Data ▸
________________________________________

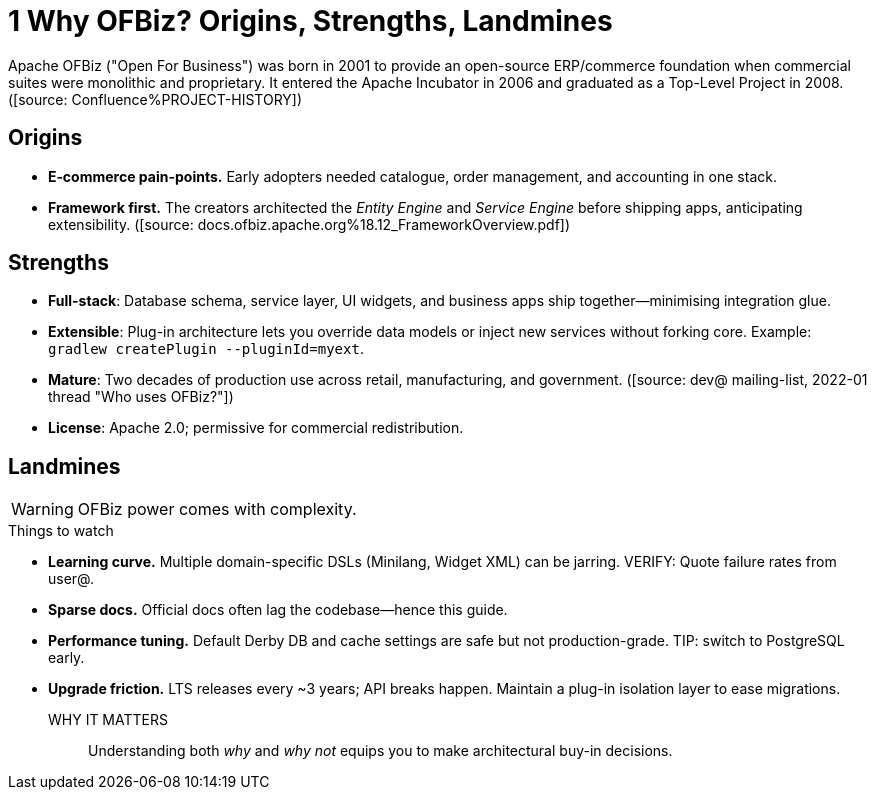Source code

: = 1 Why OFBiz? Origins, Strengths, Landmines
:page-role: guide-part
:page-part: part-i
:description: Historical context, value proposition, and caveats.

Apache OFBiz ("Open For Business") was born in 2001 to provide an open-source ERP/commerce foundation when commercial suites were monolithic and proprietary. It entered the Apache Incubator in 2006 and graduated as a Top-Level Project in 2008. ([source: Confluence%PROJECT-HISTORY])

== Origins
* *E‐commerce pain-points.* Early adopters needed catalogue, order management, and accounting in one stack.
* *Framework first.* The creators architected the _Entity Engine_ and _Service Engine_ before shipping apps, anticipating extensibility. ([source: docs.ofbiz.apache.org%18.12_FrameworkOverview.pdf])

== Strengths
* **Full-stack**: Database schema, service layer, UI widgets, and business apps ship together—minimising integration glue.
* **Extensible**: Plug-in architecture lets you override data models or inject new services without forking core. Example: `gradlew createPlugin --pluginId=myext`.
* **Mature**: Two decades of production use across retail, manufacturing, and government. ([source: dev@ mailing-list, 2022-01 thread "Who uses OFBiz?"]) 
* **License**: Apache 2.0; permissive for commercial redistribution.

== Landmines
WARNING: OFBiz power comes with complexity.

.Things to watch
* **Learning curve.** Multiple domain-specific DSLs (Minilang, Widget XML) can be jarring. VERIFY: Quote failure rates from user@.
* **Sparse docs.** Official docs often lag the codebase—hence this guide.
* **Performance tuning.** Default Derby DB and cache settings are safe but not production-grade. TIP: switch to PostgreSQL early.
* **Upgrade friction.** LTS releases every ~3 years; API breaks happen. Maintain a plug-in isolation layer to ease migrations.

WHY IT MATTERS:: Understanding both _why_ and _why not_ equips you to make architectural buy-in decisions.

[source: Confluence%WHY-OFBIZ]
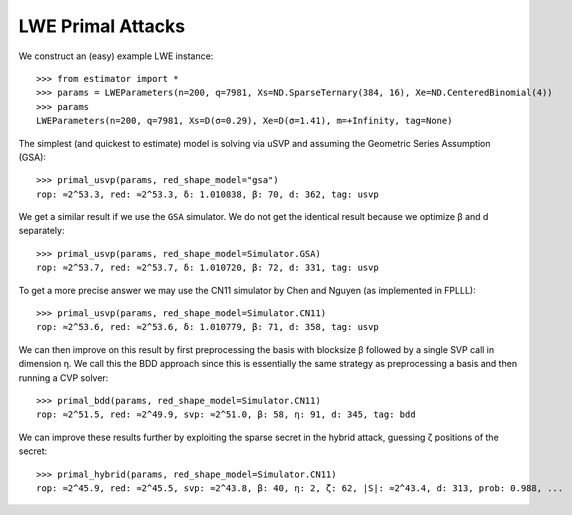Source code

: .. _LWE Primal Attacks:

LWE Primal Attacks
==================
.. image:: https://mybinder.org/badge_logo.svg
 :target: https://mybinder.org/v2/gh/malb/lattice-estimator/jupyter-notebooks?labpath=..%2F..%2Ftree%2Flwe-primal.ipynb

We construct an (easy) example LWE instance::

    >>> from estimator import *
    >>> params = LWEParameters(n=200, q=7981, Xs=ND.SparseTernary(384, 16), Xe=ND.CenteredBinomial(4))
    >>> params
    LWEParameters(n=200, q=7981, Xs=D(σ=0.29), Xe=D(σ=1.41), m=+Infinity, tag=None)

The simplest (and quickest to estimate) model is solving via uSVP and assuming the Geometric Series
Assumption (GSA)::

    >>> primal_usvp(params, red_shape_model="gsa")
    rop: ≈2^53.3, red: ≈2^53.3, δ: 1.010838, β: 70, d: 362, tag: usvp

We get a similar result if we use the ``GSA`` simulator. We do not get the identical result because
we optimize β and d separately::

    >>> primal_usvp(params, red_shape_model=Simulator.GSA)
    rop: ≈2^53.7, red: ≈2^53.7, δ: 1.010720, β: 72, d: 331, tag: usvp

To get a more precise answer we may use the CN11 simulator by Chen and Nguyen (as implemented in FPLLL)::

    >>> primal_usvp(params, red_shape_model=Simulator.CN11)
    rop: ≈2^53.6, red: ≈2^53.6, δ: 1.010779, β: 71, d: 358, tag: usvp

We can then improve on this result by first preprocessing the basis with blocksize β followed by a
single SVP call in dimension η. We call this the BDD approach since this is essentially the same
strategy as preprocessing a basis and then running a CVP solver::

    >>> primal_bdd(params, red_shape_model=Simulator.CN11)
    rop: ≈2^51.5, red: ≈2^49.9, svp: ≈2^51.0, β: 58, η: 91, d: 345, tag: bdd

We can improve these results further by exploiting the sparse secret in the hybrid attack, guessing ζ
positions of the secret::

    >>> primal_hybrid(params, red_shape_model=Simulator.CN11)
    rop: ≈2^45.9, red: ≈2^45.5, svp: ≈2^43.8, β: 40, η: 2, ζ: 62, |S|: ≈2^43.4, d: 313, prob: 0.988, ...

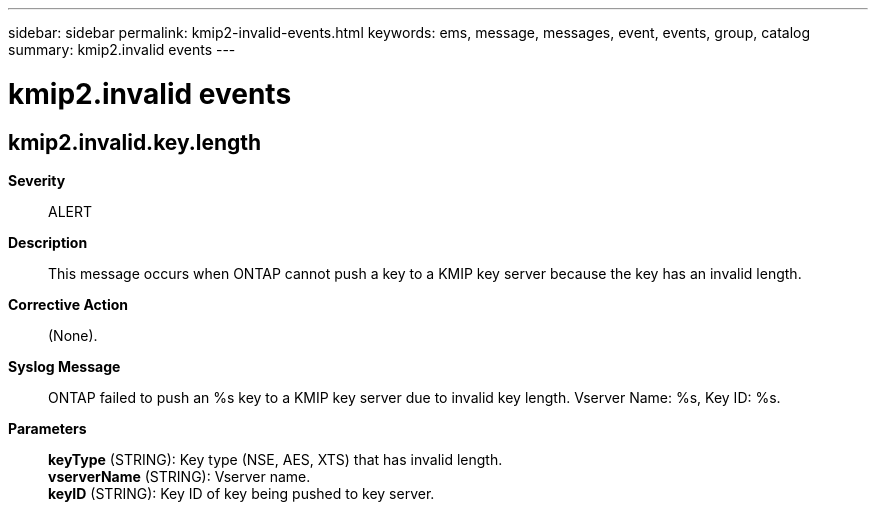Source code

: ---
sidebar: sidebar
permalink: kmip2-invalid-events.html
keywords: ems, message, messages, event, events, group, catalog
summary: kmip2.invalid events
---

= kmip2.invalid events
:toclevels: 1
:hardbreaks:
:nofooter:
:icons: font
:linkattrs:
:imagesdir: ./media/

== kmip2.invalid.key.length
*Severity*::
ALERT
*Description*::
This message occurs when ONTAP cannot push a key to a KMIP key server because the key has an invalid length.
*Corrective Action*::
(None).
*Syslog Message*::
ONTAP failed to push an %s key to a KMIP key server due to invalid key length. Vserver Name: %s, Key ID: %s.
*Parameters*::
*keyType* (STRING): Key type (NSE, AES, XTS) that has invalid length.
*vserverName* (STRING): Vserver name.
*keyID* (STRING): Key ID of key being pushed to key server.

________________________________________

Job ▸
Please copy, exactly and with nothing else, the lines above beginning at the line that has "358, tag: usvp" and ending with the line that has "strategy as preprocessing".

Result of this exercise ▸
    rop: ≈2^53.6, red: ≈2^53.6, δ: 1.010779, β: 71, d: 358, tag: usvp

We can then improve on this result by first preprocessing the basis with blocksize β followed by a
single SVP call in dimension η. We call this the BDD approach since this is essentially the same
strategy as preprocessing a basis and then running a CVP solver::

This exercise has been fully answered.